How to effectively use parallelization with Ray in Python?

I’m trying to learn how to use the Ray API and comparing with my code for joblib. However, I don’t know how to effectively use this (my machine has 16 CPU).

Am I doing something incorrectly? If not, why is Ray so much slower?

import ray 
from joblib import Parallel, delayed

num_cpus = 16

@ray.remote(num_cpus=num_cpus)
def square(x):
    return x * x

def square2(x):
    return x * x

Ray:

%%time
# Launch parallel square tasks.
futures = [square.remote(x=i) for i in range(1000)]

# Retrieve results.
print(len(ray.get(futures)))
# CPU times: user 310 ms, sys: 79.7 ms, total: 390 ms
# Wall time: 612 ms

Joblib:

%%time
futures = Parallel(n_jobs=num_cpus)(delayed(square2)(x=i) for i in range(1000))
print(len(futures))
# CPU times: user 92.5 ms, sys: 21.4 ms, total: 114 ms
# Wall time: 106 ms

I think there was an earlier question about this and I left an answer there, but I don’t see the thread anymore; was this you and if so, could you restore the previous thread? Here is what I remember from the last post:

Ray schedules tasks concurrently based on their CPU requirement. If you set num_cpus=16 on a 16-core machine, this tells Ray that each task needs all 16 CPUs in order to run. Thus, each task here will run sequentially. Try running this again with @ray.remote and no arguments, and the tasks should now be able to run in parallel.

You should also check out the Ray design patterns on how best to parallelize your code.
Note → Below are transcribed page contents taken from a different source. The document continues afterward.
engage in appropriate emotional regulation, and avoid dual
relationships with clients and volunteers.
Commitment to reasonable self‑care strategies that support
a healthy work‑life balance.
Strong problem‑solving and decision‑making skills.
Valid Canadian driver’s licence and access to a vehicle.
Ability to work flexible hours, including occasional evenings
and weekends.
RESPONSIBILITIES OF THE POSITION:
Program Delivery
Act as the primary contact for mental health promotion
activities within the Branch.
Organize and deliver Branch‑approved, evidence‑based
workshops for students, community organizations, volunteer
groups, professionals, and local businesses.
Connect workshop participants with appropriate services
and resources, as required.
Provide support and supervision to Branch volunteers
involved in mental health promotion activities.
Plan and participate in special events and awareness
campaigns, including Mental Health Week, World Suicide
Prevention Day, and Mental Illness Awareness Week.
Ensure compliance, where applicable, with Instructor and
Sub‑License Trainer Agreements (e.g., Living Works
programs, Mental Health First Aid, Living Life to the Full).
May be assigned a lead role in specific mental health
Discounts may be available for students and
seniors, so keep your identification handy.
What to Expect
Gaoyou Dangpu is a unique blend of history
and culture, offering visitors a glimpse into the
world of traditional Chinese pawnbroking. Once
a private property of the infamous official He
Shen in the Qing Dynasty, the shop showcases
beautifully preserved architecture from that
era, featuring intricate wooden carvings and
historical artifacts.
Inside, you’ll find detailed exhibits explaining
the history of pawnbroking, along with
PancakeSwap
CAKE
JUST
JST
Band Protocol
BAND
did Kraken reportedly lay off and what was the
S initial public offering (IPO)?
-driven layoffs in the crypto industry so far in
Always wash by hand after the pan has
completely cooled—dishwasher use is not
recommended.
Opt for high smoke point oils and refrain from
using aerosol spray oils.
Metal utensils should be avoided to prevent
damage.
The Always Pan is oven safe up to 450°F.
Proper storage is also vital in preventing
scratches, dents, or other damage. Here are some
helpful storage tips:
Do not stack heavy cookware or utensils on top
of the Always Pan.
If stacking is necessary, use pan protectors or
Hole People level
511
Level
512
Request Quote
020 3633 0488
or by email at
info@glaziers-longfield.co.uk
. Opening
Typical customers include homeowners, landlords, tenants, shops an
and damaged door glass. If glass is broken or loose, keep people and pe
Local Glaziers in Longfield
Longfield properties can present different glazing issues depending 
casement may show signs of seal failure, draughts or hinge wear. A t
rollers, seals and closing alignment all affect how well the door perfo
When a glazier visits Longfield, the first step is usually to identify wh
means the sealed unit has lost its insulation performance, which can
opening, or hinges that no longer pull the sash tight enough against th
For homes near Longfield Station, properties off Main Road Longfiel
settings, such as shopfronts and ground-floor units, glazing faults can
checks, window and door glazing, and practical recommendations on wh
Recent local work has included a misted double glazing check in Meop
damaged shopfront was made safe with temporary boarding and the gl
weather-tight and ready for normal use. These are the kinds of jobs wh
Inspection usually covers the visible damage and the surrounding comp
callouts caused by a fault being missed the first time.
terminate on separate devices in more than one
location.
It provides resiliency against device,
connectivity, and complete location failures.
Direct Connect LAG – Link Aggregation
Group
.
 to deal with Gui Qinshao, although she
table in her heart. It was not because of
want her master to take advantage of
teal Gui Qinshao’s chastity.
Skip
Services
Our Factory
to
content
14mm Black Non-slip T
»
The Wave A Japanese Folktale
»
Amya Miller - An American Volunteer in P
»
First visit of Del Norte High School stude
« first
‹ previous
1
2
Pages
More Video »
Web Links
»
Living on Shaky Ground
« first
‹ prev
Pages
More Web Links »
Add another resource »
Multiplying two integers is nearly instantaneous, so the relative system overhead will be high in this case. In an actual workload, ideally you should make each task longer, e.g., by multiplying multiple integers in each task.

Basically I’m doing a full rewrite of some code I wrote in grad school: soothsayer/soothsayer_clairvoyance.py at master · jolespin/soothsayer · GitHub

I was mostly trying to get familiar with the usage of ray in comparison with what I’m famiilar with (joblib).

How can specify the total number of threads Ray can use?

Ah, here is the original thread I was thinking of, on stackoverflow.

By default, it will be the number of vCPUs on your machine, but you can also pass in num_cpus to ray.init if you’re on your laptop or --num-cpus to ray start on a cluster to override it.

Thanks! I’ve sped up my code quite a bit but I get the same performance when I do n_jobs=1 and n_jobs=16

Here’s the function I’m parallelizing:

        @ray.remote
        def _fit_estimators(X_A, X_B, y_A, y_B, estimator):
            """
            """
            with warnings.catch_warnings():
                # warnings.filterwarnings("ignore", category=ConvergenceWarning)
                warnings.filterwarnings("ignore", category=UndefinedMetricWarning)

                # Subset A
                estimator.fit(X_A, y_A)
                weight_A = getattr(estimator, self.feature_weight_attribute_)
                score_A_B = self.scorer(estimator=estimator, X=X_B, y_true=y_B)

                # Subset B
                estimator.fit(X_B, y_B)
                weight_B = getattr(estimator, self.feature_weight_attribute_)
                score_B_A = self.scorer(estimator=estimator, X=X_A, y_true=y_A)

            return [weight_A, weight_B], [score_A_B, score_B_A]

I’m calling it like this:

                futures = [_fit_estimators.remote(estimator=estimator, **training_data) for estimator in self.estimators_.values()]
                parallel_results = ray.get(futures)

It’s a bit hard to say without seeing the rest of your code, but generally if you are not seeing a speedup on multicore, it could be for one of these reasons:

  1. The time per task is very short. The longer the task the better, but generally for tasks over 10ms you should see at least some speedup.
  2. The tasks themselves are multi-threaded already, so there is no benefit in parallelizing with Ray. In fact, you may even see the code slow down if using Ray because of contention. In this case, you can use Ray to scale up to multiple machines, but it’s likely that multicore single-node performance is already maximized.
  3. Too much overhead from data copying. Ideally, you should try to use shared memory for passing objects between tasks. One thing to check in the code you provided is the training_data. Ray makes it efficient to pass large objects like numpy arrays between tasks, but it doesn’t deduplicate values automatically for you. So if you need to pass the same training_data to multiple tasks from the driver, you should first call ray.put on each object, then pass the ObjectRef instead of the raw Python values. More info in this design pattern doc.

Other docs to check out are the design patterns guides and troubleshooting guide.